NEW YORK _ Michael Cohen, the disgraced former personal attorney to President Donald Trump, was thrown back into prison Thursday for violating the terms of his release into home confinement, according to his attorney and federal authorities.
Television cameras caught Cohen entering federal court in Manhattan for an unspecified afternoon visit.
But he never came back out, and one of his lawyers, Jeffrey Levine, told reporters at the courthouse that Cohen had been remanded into custody at the Metropolitan Detention Center in Brooklyn over violating his coronavirus-related release from an upstate New York prison.
Levine did not specify how his client had violated his release.
A spokesman for the Bureau of Prisons only said Cohen had "refused the conditions of his home confinement."
The arrest comes days after the former Trump fixer was spotted dining out near his Midtown apartment.
Cohen, 53, was released from the federal prison in Otisville on May 21 as part of an effort by the Justice Department to thin out inmate populations amid the coronavirus pandemic.
The release was contingent on Cohen serving out the remainder of his three-year sentence in home confinement.
Roger Adler, another attorney for Cohen, said over the weekend that the restaurant visit didn't violate his release.
"It sounds like gotcha tabloid journalism at its worst," Adler told the New York Daily News last Friday. "Must be a slow pre-holiday news day to cover a dinner like this."
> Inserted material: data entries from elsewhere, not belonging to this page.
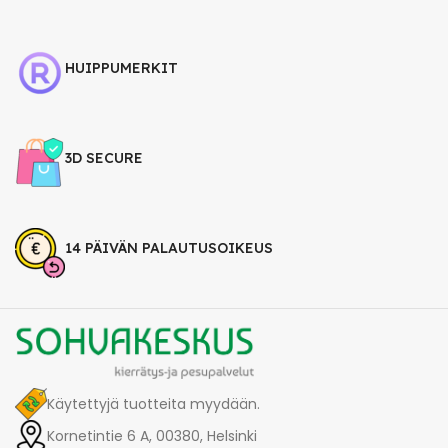
HUIPPUMERKIT
3D SECURE
14 PÄIVÄN PALAUTUSOIKEUS
Käytettyjä tuotteita myydään.
Kornetintie 6 A, 00380, Helsinki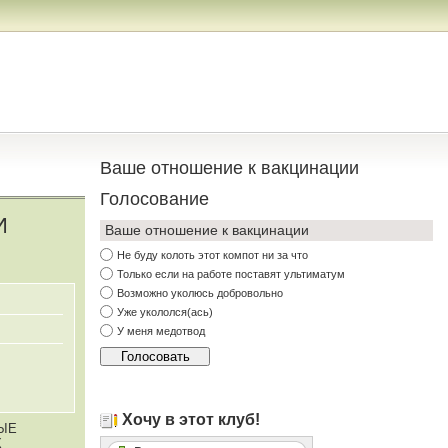
Ваше отношение к вакцинации
Голосование
И
Ваше отношение к вакцинации
Не буду колоть этот компот ни за что
Только если на работе поставят ультиматум
Возможно уколюсь добровольно
Уже укололся(ась)
У меня медотвод
Хочу в этот клуб!
МЫЕ
Х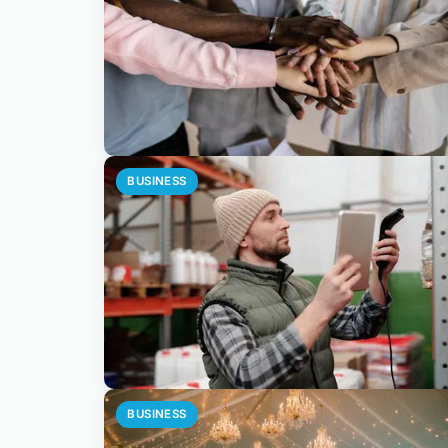
BUSINESS
BUSINESS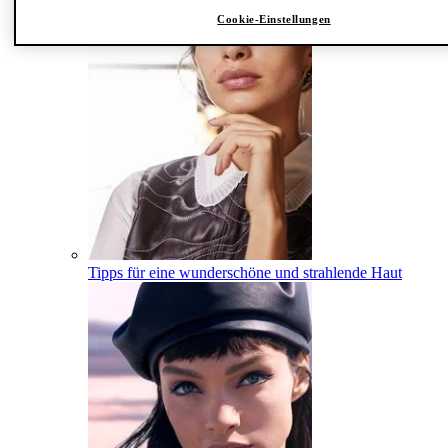
Cookie-Einstellungen
Tipps für eine wunderschöne und strahlende Haut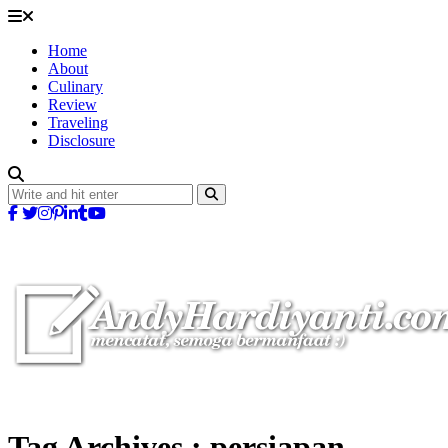
Home
About
Culinary
Review
Traveling
Disclosure
Tag Archives :
persiapan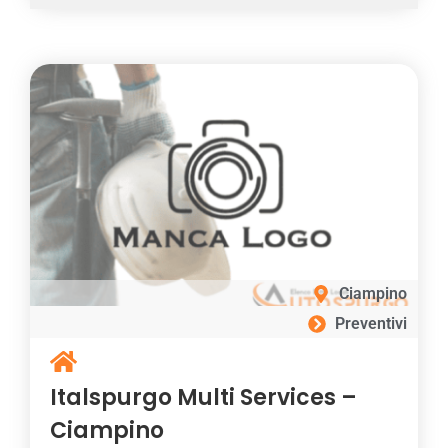
Ciampino
Preventivi
Italspurgo Multi Services –
Ciampino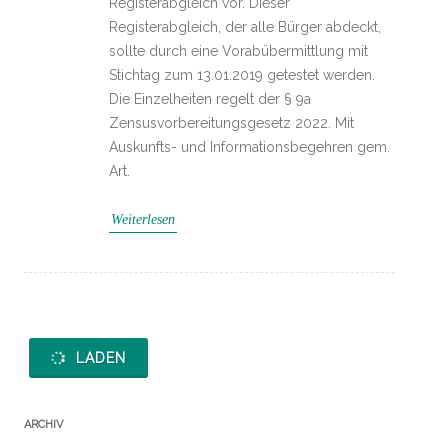
Registerabgleich vor. Dieser
Registerabgleich, der alle Bürger abdeckt,
sollte durch eine Vorabübermittlung mit
Stichtag zum 13.01.2019 getestet werden.
Die Einzelheiten regelt der § 9a
Zensusvorbereitungsgesetz 2022. Mit
Auskunfts- und Informationsbegehren gem.
Art.
Weiterlesen
LADEN
ARCHIV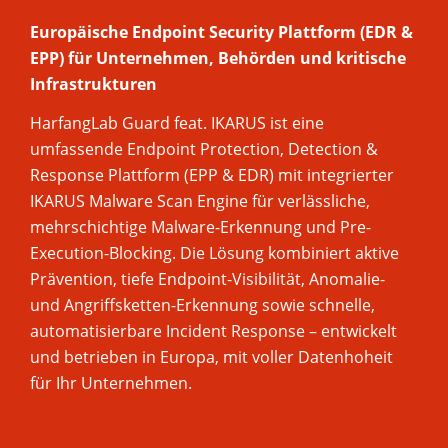
Europäische Endpoint Security Plattform (EDR &
EPP) für Unternehmen, Behörden und kritische
Infrastrukturen
HarfangLab Guard feat. IKARUS ist eine
umfassende Endpoint Protection, Detection &
Response Plattform (EPP & EDR) mit integrierter
IKARUS Malware Scan Engine für verlässliche,
mehrschichtige Malware-Erkennung und Pre-
Execution-Blocking. Die Lösung kombiniert aktive
Prävention, tiefe Endpoint-Visibilität, Anomalie-
und Angriffsketten-Erkennung sowie schnelle,
automatisierbare Incident Response – entwickelt
und betrieben in Europa, mit voller Datenhoheit
für Ihr Unternehmen.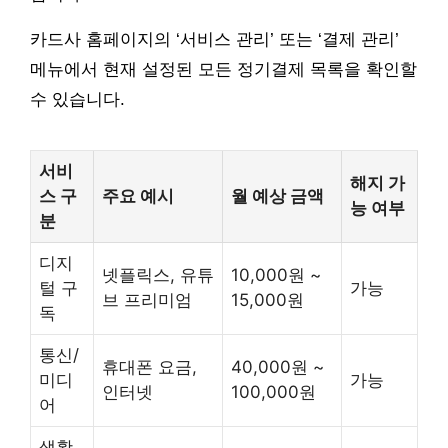
카드사 홈페이지의 ‘서비스 관리’ 또는 ‘결제 관리’
메뉴에서 현재 설정된 모든 정기결제 목록을 확인할
수 있습니다.
서비
해지 가
스 구
주요 예시
월 예상 금액
능 여부
분
디지
넷플릭스, 유튜
10,000원 ~
털 구
가능
브 프리미엄
15,000원
독
통신/
휴대폰 요금,
40,000원 ~
미디
가능
인터넷
100,000원
어
생활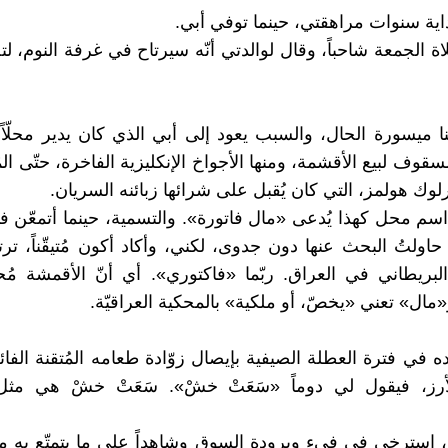
اية سنوات مراهقتي، حينما توفي أبي.
 الجمعة شاحباً، وقال لوالدتي أنّه سيرتاح في غرفة النوم، لت
نا ميسورة الحال، والسبب يعود إلى أبي الذي كان يدير محلّ
مسقوف لبيع الأقشمة، ومنها الأجواخ الإنكليزية الفاخرة، حتّى المُ
وك هولمز، التي كان يُقبل على شرائها زبائنه السريان.
 اسم محل كهذا يُدعى «مال فاتورة». والتسمية، حينما أتمعّن فيه
 حاولتُ البحث عنها دون جدوى، لكني، وأكاد أكون مُتيقّناً، تر
البريطاني في العراق. ربّما «فاكتوري». أي أنّ الأقمشة مُح
مال» تعني «يخصّ، أو ملكية» بالمحكية العراقيّة.
ه في فترة العطلة الصيفية بإيصال زوّادة طعامه المُتقنة الفائ
الأرز، فيقول لي دوماً «سَعَتْ خشْ». سَعَتْ خشْ هي مث
ا، استرخي في فيء وبرودة السوق وشاهداً على ما يتمتّع به م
Cohen is serving hard time over his 2018 conviction on a laundry list of financial crimes, including orchestrating hush payments to two women in 2016 after they threatened to go public with allegations that they had extramarital affairs with Trump. The payments violated campaign finance law.
Trump used to count Cohen as one of his most loyal associates.
Cohen used to boast that he'd be willing to take "a bullet" for the president and was infamous for hounding down reporters covering him critically.
But all that changed after Cohen was arrested and charge with a range of financial crimes.
He finalized his split with Trump in blistering testimony before the House Oversight Committee in February 2019.
"I'm ashamed because I know what Mr. Trump is," Cohen told lawmakers. "He is a racist, he is a con man and he is a cheat."